» Work to complete
Your task is to give the entries back exactly, leaving nothing out.

┌──

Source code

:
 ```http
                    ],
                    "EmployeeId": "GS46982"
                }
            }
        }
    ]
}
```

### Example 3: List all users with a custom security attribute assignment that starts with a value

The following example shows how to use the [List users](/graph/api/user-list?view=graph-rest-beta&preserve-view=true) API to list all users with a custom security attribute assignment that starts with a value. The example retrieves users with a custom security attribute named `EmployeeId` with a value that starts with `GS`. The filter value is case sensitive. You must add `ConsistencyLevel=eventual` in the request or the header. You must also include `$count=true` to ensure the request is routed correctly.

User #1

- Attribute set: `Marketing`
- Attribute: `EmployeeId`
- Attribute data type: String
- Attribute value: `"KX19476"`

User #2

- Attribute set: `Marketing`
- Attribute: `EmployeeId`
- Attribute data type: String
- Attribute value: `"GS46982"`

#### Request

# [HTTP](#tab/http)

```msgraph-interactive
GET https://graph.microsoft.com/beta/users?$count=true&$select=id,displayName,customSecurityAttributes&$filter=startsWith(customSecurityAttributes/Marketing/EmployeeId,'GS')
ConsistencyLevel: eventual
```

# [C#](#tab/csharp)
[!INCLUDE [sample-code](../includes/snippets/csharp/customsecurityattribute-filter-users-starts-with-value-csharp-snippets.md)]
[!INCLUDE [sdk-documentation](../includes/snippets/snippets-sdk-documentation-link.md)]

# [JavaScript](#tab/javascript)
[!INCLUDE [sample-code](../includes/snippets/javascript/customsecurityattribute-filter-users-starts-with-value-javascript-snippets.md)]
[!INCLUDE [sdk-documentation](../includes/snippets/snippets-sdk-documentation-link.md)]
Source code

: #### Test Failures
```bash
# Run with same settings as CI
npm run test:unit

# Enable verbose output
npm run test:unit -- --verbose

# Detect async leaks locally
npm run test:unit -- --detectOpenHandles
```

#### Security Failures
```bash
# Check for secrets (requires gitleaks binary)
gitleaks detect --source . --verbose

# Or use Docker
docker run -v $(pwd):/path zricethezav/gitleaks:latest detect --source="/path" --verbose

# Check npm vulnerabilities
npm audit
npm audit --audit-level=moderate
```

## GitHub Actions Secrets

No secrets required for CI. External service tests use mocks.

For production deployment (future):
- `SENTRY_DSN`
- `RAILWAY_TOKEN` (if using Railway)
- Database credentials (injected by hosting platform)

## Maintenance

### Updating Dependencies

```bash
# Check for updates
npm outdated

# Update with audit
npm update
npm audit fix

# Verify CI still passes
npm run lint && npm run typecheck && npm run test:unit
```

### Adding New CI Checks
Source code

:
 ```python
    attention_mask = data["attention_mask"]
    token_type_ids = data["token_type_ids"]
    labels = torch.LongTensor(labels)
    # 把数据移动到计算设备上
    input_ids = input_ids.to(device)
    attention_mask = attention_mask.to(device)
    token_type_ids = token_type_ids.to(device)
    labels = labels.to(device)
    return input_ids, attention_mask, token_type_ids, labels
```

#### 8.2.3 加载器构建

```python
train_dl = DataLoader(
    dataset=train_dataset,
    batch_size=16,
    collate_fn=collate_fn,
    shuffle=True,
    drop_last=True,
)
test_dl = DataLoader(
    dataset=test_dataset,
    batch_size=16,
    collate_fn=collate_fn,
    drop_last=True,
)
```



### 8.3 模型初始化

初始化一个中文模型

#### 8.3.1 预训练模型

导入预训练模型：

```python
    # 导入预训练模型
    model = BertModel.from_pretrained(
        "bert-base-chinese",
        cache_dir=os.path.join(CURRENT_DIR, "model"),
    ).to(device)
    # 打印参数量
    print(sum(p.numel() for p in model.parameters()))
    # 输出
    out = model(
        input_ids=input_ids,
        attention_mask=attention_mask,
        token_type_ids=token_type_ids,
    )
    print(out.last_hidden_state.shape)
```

└──

» Written response
Source code

:
 ```http
                    ],
                    "EmployeeId": "GS46982"
                }
            }
        }
    ]
}
```

### Example 3: List all users with a custom security attribute assignment that starts with a value

The following example shows how to use the [List users](/graph/api/user-list?view=graph-rest-beta&preserve-view=true) API to list all users with a custom security attribute assignment that starts with a value. The example retrieves users with a custom security attribute named `EmployeeId` with a value that starts with `GS`. The filter value is case sensitive. You must add `ConsistencyLevel=eventual` in the request or the header. You must also include `$count=true` to ensure the request is routed correctly.

User #1

- Attribute set: `Marketing`
- Attribute: `EmployeeId`
- Attribute data type: String
- Attribute value: `"KX19476"`

User #2

- Attribute set: `Marketing`
- Attribute: `EmployeeId`
- Attribute data type: String
- Attribute value: `"GS46982"`

#### Request

# [HTTP](#tab/http)

```msgraph-interactive
GET https://graph.microsoft.com/beta/users?$count=true&$select=id,displayName,customSecurityAttributes&$filter=startsWith(customSecurityAttributes/Marketing/EmployeeId,'GS')
ConsistencyLevel: eventual
```

# [C#](#tab/csharp)
[!INCLUDE [sample-code](../includes/snippets/csharp/customsecurityattribute-filter-users-starts-with-value-csharp-snippets.md)]
[!INCLUDE [sdk-documentation](../includes/snippets/snippets-sdk-documentation-link.md)]

# [JavaScript](#tab/javascript)
[!INCLUDE [sample-code](../includes/snippets/javascript/customsecurityattribute-filter-users-starts-with-value-javascript-snippets.md)]
[!INCLUDE [sdk-documentation](../includes/snippets/snippets-sdk-documentation-link.md)]
Source code

: #### Test Failures
```bash
# Run with same settings as CI
npm run test:unit

# Enable verbose output
npm run test:unit -- --verbose

# Detect async leaks locally
npm run test:unit -- --detectOpenHandles
```

#### Security Failures
```bash
# Check for secrets (requires gitleaks binary)
gitleaks detect --source . --verbose

# Or use Docker
docker run -v $(pwd):/path zricethezav/gitleaks:latest detect --source="/path" --verbose

# Check npm vulnerabilities
npm audit
npm audit --audit-level=moderate
```

## GitHub Actions Secrets

No secrets required for CI. External service tests use mocks.

For production deployment (future):
- `SENTRY_DSN`
- `RAILWAY_TOKEN` (if using Railway)
- Database credentials (injected by hosting platform)

## Maintenance

### Updating Dependencies

```bash
# Check for updates
npm outdated

# Update with audit
npm update
npm audit fix

# Verify CI still passes
npm run lint && npm run typecheck && npm run test:unit
```

### Adding New CI Checks
Source code

:
 ```python
    attention_mask = data["attention_mask"]
    token_type_ids = data["token_type_ids"]
    labels = torch.LongTensor(labels)
    # 把数据移动到计算设备上
    input_ids = input_ids.to(device)
    attention_mask = attention_mask.to(device)
    token_type_ids = token_type_ids.to(device)
    labels = labels.to(device)
    return input_ids, attention_mask, token_type_ids, labels
```

#### 8.2.3 加载器构建

```python
train_dl = DataLoader(
    dataset=train_dataset,
    batch_size=16,
    collate_fn=collate_fn,
    shuffle=True,
    drop_last=True,
)
test_dl = DataLoader(
    dataset=test_dataset,
    batch_size=16,
    collate_fn=collate_fn,
    drop_last=True,
)
```



### 8.3 模型初始化

初始化一个中文模型

#### 8.3.1 预训练模型

导入预训练模型：

```python
    # 导入预训练模型
    model = BertModel.from_pretrained(
        "bert-base-chinese",
        cache_dir=os.path.join(CURRENT_DIR, "model"),
    ).to(device)
    # 打印参数量
    print(sum(p.numel() for p in model.parameters()))
    # 输出
    out = model(
        input_ids=input_ids,
        attention_mask=attention_mask,
        token_type_ids=token_type_ids,
    )
    print(out.last_hidden_state.shape)
```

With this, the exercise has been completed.